Notify of new client

Remove new client from pendingConnectionClients

Note: this seems to be a bug. In this case, wouldn’t we want to continue with the old connections and ignore the new? Perhaps not. Perhaps we want to use the newest valid connection and the purpose of this is to get rid of the old, lingering connections by causing them to IOException (see the commit message and comments in the code). Perhaps this was the original thinking but it still does not make so much sense to me.

Ping failure

Presumably, the same as a timeout. However, the comment in the code (and original commit message) might indicate that the author might have thought something else, like that onSuccess would be called. Hard to understand how that could be the case.

New connection closed

Get the clientFutureMap in pendingConnectionClients for this client (why is this done in a loop?)

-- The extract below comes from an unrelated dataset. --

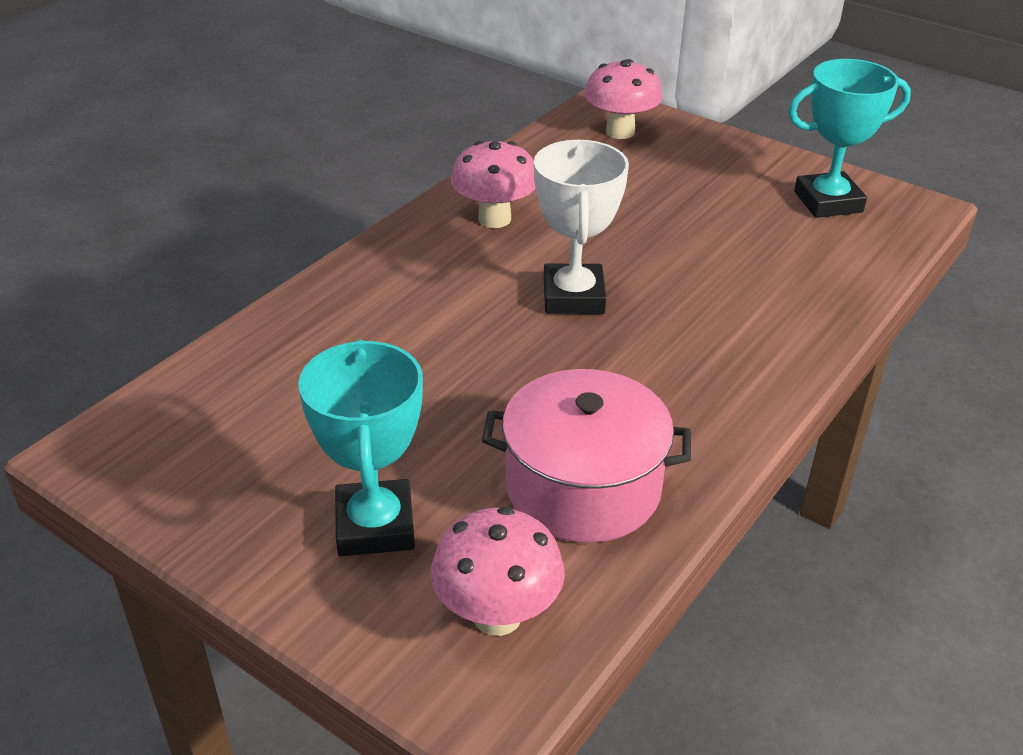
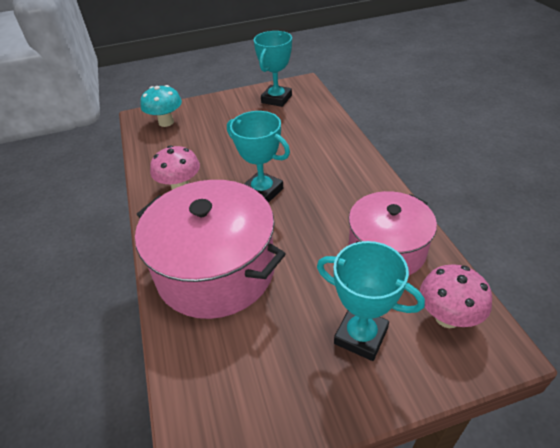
camera: 50 degrees left, 5 degrees up
(371, 329) = (216, 270): none -> pink pot
(573, 297) = (262, 191): white trophy -> turquoise trophy
(620, 132) = (166, 122): pink mushroom -> turquoise mushroom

Call future.set(null) on all the futures..this should result in a call to “Ping Response” above.???? Huh??? Shouldn’t this be a cancel instead of a set(null)?? Shouldn’t we continue with the old connections in this case? This looks to me like it will literally trigger a notification of the new client...which disconnected!

10 second timer fires

Cancel the clientFutures for this new client in its clientFutureMap. Huh!?!? Wouldn’t we want to also notify about the new connection? Presumably if the 10 second timer fires (it’s called the clientEchoTimeout) wouldn’t we assume those clients are dead?




Josh Hershberg <jhershbe@...>
 

All, 

This bug [0] has me looking at StalePassiveConnectionService and aside from this specific bug, it seems there may be other issues. I took some notes about how this class seems to work and the questions are in bold. I have some fixes in mind (and a patch with a rough show of one of them that really needs to be reworked). 

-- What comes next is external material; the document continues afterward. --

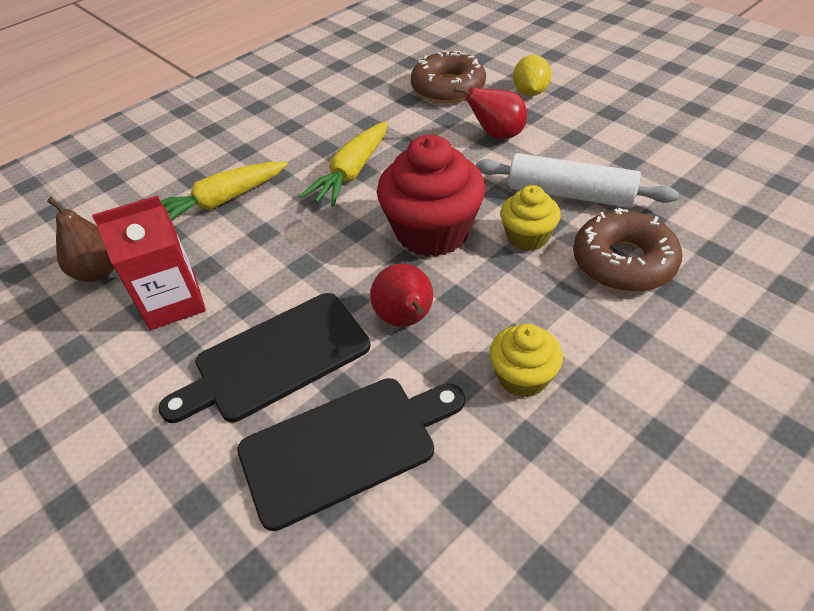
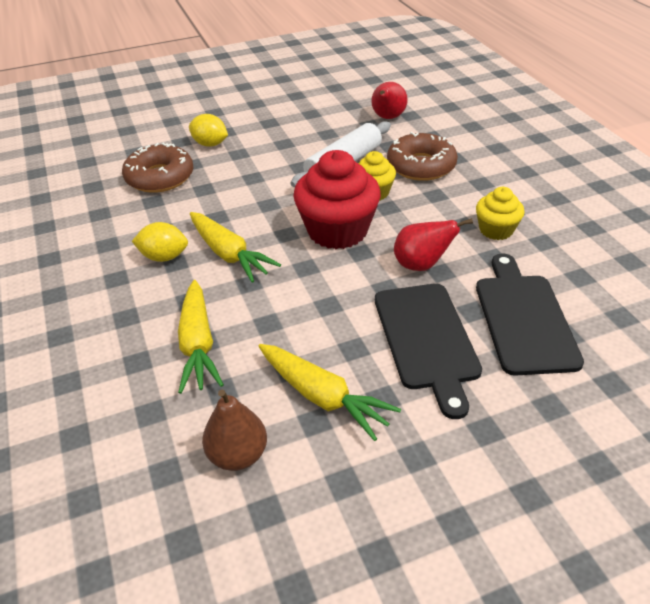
camera: 70 degrees left, 5 degrees down
(173, 302) = (322, 397): red carton -> yellow carrot
(329, 138) = (164, 257): none -> yellow lemon
(497, 135) = (249, 173): red pear -> red pear (387, 118)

I would REALLY appreciate at least another set of eyes on this. Please see my analysis below.


-Josh

Analysis of event handling in StalePassiveConnectionService

Global structures:

clientFutureMap (not technically global, but passed around): a map of old client ->SettableFuture

pendingConnectionClients: Maps a new client -> clientFutureMap (where all the old clients are to that same OVS)

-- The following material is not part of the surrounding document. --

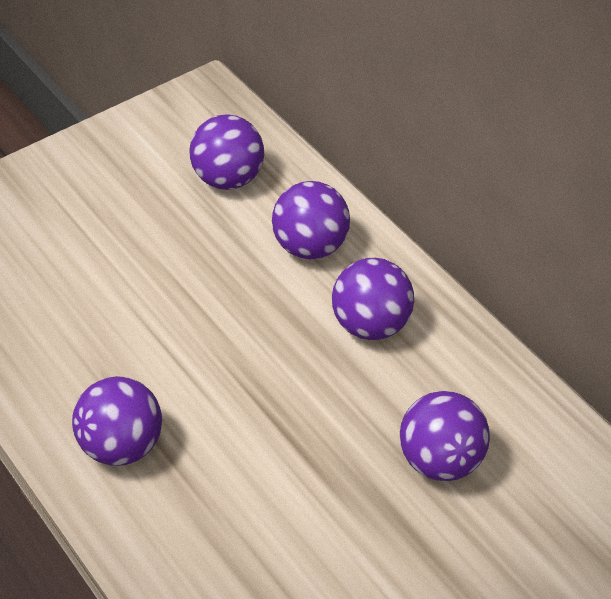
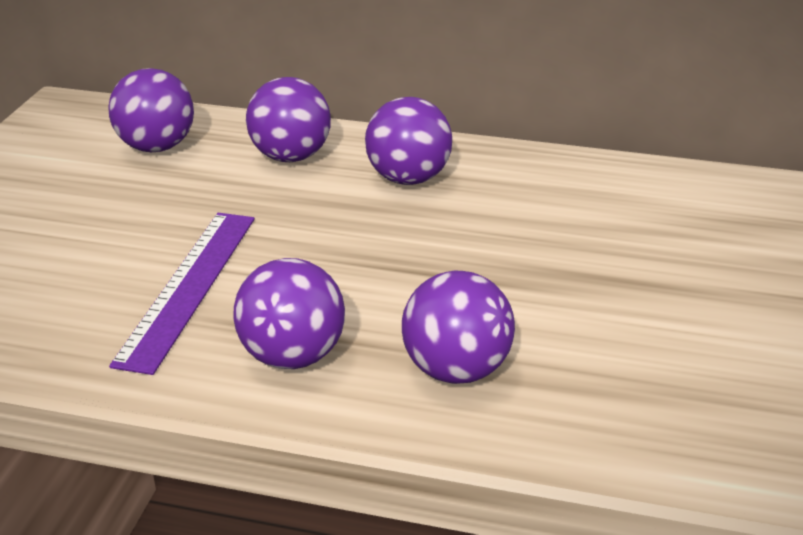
camera: 40 degrees left, 15 degrees down
(120, 339) = (189, 287): none -> purple ruler
(441, 460) = (578, 228): purple ball -> purple ball (456, 370)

handleNewPassiveConnection

pendingConnectionClients.put(newClient, new clientFutureMap)

For each old client

Add a future to the clientFutureMap

Start a ping

Start a 10 second timer (echoTimeoutFuture) Note: this seems to be a timeout to determine that the echo pings have failed. Why set it to 10 seconds when the rpc client’s timeout (whose future we listen to) is so much smaller? Also, why have this at all, why not just rely on the rpc client’s timeout?

Events:

Ping timeout

Cancellation exception is logged createStaleConnectionFutureCallback’s onFailure

Ping response

createStaleConnectionFutureCallback’s onSuccess:

Remove client from clientFutureMap

If clientFutureMap is empty,

kill the 10 second timer

Notify of new client

Remove new client from pendingConnectionClients

Note: this seems to be a bug. In this case, wouldn’t we want to continue with the old connections and ignore the new? Perhaps not. Perhaps we want to use the newest valid connection and the purpose of this is to get rid of the old, lingering connections by causing them to IOException (see the commit message and comments in the code). Perhaps this was the original thinking but it still does not make so much sense to me.

Ping failure

Presumably, the same as a timeout. However, the comment in the code (and original commit message) might indicate that the author might have thought something else, like that onSuccess would be called. Hard to understand how that could be the case.

New connection closed

Get the clientFutureMap in pendingConnectionClients for this client (why is this done in a loop?)

Call future.set(null) on all the futures..this should result in a call to “Ping Response” above.???? Huh??? Shouldn’t this be a cancel instead of a set(null)?? Shouldn’t we continue with the old connections in this case? This looks to me like it will literally trigger a notification of the new client...which disconnected!

10 second timer fires

Cancel the clientFutures for this new client in its clientFutureMap. Huh!?!? Wouldn’t we want to also notify about the new connection? Presumably if the 10 second timer fires (it’s called the clientEchoTimeout) wouldn’t we assume those clients are dead?